YOUR INSTRUCTIONS:
Copy out each line of the data that holds the word "linecap".
=====
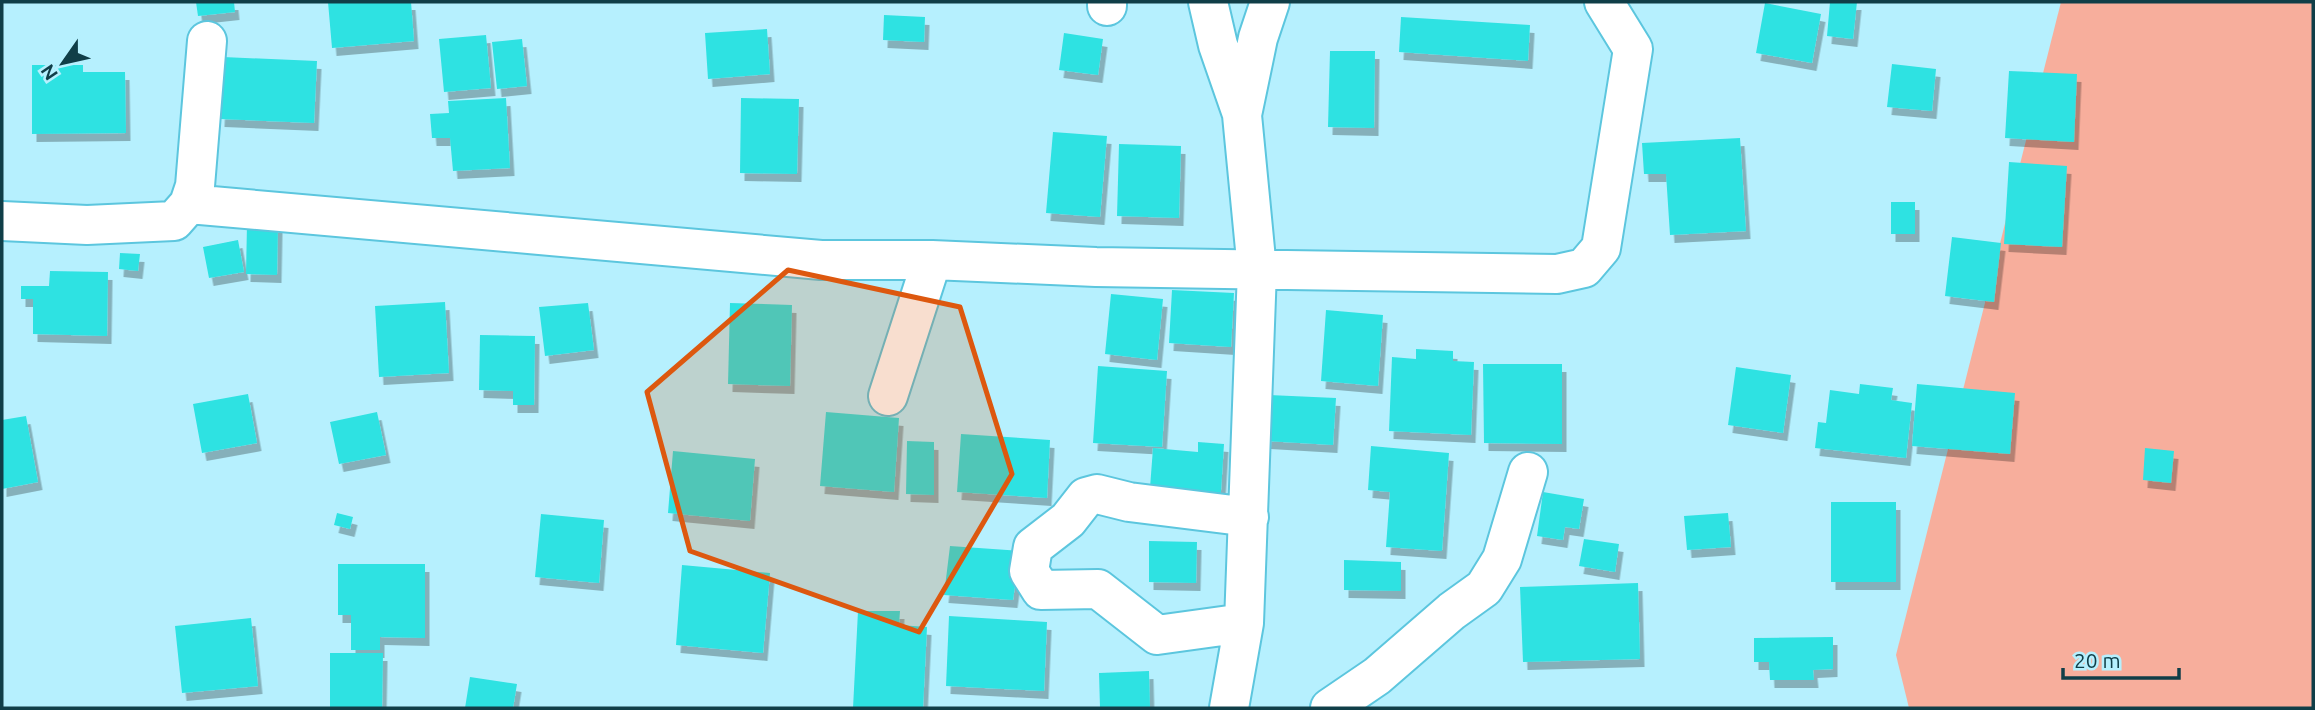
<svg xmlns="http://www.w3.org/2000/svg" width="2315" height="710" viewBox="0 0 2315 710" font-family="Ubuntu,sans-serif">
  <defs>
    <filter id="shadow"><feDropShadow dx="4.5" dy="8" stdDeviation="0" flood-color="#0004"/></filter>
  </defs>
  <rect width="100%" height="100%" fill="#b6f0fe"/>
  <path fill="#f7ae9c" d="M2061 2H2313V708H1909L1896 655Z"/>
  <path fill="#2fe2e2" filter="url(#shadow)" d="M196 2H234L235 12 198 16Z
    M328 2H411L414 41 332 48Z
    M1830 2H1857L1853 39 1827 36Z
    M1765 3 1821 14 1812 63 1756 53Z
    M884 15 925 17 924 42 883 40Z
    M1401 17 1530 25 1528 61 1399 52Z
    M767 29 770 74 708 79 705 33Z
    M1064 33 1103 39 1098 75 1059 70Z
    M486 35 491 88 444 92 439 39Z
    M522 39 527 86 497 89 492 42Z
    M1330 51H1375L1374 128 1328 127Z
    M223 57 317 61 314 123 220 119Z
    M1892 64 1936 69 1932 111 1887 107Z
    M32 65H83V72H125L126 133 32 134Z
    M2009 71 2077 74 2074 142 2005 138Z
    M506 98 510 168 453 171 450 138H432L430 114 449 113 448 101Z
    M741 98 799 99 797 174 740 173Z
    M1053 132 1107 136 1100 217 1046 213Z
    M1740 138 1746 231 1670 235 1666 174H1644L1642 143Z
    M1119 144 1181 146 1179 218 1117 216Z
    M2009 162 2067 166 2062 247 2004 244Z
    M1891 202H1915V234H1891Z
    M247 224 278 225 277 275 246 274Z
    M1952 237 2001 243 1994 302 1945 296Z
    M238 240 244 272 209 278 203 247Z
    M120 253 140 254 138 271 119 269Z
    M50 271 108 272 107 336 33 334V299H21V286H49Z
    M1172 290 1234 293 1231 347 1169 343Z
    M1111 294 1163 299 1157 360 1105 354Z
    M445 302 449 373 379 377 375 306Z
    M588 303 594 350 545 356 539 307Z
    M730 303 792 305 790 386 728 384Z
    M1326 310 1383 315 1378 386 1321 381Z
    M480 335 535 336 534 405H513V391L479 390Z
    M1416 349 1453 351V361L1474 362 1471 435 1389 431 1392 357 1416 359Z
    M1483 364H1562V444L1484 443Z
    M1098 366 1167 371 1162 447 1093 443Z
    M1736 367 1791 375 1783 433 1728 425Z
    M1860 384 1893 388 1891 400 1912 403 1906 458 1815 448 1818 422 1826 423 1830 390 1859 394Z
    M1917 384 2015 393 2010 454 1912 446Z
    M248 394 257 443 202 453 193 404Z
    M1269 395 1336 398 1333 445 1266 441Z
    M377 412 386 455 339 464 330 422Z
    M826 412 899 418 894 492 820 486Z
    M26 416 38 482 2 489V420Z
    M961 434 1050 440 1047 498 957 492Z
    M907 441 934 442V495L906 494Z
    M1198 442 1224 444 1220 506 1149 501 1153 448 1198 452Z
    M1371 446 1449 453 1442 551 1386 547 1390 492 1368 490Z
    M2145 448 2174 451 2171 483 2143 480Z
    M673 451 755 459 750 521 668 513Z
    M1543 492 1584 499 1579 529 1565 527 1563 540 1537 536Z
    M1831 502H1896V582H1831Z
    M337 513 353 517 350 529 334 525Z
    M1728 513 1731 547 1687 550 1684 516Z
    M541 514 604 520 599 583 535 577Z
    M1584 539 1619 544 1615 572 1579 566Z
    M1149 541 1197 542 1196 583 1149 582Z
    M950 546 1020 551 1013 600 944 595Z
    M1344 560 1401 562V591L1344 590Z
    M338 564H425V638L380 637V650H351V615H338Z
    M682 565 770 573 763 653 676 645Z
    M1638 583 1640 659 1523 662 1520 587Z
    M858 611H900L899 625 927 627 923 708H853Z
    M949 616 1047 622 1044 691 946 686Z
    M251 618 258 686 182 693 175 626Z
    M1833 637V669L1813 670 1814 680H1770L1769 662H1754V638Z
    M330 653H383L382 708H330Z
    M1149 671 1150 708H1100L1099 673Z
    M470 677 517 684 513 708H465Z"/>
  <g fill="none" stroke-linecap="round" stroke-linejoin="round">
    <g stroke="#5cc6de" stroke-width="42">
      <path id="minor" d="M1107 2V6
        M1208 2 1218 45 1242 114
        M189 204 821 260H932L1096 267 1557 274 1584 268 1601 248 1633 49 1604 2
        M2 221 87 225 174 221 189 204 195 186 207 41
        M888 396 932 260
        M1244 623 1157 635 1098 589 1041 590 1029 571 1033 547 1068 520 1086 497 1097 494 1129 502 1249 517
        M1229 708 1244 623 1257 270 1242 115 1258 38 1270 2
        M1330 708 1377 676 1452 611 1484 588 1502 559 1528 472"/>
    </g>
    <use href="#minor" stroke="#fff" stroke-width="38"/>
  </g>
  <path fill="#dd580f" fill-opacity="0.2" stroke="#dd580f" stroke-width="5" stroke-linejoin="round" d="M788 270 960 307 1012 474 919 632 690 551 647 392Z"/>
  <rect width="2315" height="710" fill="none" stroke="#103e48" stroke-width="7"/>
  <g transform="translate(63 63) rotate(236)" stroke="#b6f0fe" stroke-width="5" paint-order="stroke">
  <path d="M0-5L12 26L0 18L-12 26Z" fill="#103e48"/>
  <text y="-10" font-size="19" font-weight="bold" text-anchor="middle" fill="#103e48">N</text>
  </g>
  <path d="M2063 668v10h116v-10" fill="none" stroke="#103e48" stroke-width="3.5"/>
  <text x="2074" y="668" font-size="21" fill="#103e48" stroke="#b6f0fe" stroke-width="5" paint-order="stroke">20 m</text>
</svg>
=====
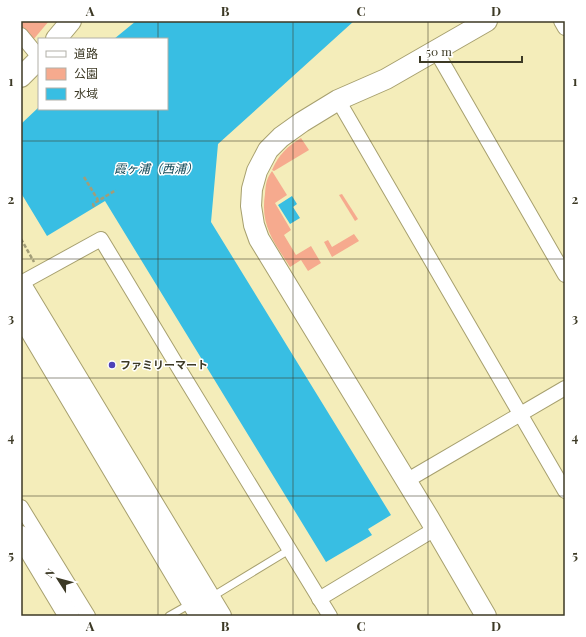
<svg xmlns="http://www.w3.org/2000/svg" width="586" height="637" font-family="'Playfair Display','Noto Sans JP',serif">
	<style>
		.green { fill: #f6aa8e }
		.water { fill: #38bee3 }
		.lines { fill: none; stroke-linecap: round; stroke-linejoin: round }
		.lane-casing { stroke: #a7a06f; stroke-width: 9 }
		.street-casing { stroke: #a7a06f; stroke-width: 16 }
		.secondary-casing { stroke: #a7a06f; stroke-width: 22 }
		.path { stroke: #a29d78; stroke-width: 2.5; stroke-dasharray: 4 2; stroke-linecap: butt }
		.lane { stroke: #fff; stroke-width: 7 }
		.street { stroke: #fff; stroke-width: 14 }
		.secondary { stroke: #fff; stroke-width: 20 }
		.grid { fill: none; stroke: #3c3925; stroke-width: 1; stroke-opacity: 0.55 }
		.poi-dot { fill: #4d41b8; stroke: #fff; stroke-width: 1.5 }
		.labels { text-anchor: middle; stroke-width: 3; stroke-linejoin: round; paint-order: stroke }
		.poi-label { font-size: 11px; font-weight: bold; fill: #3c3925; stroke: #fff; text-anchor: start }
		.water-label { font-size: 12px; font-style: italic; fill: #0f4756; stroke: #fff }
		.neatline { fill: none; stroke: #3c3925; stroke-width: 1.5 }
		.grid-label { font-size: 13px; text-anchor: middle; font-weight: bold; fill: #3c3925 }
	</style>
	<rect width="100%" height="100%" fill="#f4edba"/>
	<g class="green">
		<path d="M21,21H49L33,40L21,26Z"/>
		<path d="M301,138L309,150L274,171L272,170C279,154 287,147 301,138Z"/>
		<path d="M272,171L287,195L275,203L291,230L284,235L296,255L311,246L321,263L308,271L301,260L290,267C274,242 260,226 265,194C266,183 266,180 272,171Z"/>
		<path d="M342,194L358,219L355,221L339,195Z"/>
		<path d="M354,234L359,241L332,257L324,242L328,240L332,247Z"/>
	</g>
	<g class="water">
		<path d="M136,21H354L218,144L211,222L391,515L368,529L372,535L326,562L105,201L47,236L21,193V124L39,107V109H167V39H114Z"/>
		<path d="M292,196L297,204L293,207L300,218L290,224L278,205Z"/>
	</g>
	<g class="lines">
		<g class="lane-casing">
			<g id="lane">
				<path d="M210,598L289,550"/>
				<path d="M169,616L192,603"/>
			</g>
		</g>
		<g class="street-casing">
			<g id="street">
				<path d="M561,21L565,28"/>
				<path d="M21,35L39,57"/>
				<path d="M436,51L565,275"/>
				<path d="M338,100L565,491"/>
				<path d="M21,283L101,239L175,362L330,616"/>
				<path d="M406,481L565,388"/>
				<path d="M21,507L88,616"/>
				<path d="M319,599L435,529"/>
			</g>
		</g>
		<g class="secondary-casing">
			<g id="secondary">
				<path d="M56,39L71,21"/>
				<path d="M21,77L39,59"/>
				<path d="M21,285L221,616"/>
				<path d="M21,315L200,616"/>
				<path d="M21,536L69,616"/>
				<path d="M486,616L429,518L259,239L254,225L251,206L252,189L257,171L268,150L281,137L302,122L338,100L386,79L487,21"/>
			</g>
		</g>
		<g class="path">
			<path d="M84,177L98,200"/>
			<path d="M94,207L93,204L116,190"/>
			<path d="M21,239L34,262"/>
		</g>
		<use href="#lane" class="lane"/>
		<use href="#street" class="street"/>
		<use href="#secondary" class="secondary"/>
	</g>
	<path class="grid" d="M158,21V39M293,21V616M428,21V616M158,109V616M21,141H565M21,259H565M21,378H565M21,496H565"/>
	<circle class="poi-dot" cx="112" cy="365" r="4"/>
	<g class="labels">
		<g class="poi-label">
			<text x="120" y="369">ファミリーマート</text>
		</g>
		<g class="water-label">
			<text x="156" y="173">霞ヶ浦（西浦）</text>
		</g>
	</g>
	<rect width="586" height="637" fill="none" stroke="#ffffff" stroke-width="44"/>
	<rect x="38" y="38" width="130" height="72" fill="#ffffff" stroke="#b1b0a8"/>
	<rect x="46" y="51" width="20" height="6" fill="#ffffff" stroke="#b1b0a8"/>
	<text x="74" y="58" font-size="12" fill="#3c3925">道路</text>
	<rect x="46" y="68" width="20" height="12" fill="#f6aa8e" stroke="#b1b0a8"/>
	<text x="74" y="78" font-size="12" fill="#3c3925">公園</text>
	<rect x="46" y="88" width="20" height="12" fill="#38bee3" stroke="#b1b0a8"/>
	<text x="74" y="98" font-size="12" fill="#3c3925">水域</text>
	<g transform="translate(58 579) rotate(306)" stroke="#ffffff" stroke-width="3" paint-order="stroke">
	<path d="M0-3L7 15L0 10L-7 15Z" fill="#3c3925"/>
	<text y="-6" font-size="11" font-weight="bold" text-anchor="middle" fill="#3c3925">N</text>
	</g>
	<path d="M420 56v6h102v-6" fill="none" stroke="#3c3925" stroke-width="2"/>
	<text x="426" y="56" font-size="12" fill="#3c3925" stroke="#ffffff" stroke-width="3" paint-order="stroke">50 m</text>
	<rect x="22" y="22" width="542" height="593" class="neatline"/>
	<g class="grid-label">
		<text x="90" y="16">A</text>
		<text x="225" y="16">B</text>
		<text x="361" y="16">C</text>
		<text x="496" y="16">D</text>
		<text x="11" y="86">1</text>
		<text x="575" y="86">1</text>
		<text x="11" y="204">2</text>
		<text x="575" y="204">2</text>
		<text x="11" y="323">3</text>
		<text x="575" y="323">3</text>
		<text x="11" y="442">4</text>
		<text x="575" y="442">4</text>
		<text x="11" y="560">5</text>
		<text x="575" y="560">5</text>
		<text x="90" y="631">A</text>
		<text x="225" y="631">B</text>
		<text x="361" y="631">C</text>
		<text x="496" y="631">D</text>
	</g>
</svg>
=====
TASK SOLUTION:
  <g fill="none" stroke-linecap="round" stroke-linejoin="round">
		.lines { fill: none; stroke-linecap: round; stroke-linejoin: round }
		.path { stroke: #a29d78; stroke-width: 2.5; stroke-dasharray: 4 2; stroke-linecap: butt }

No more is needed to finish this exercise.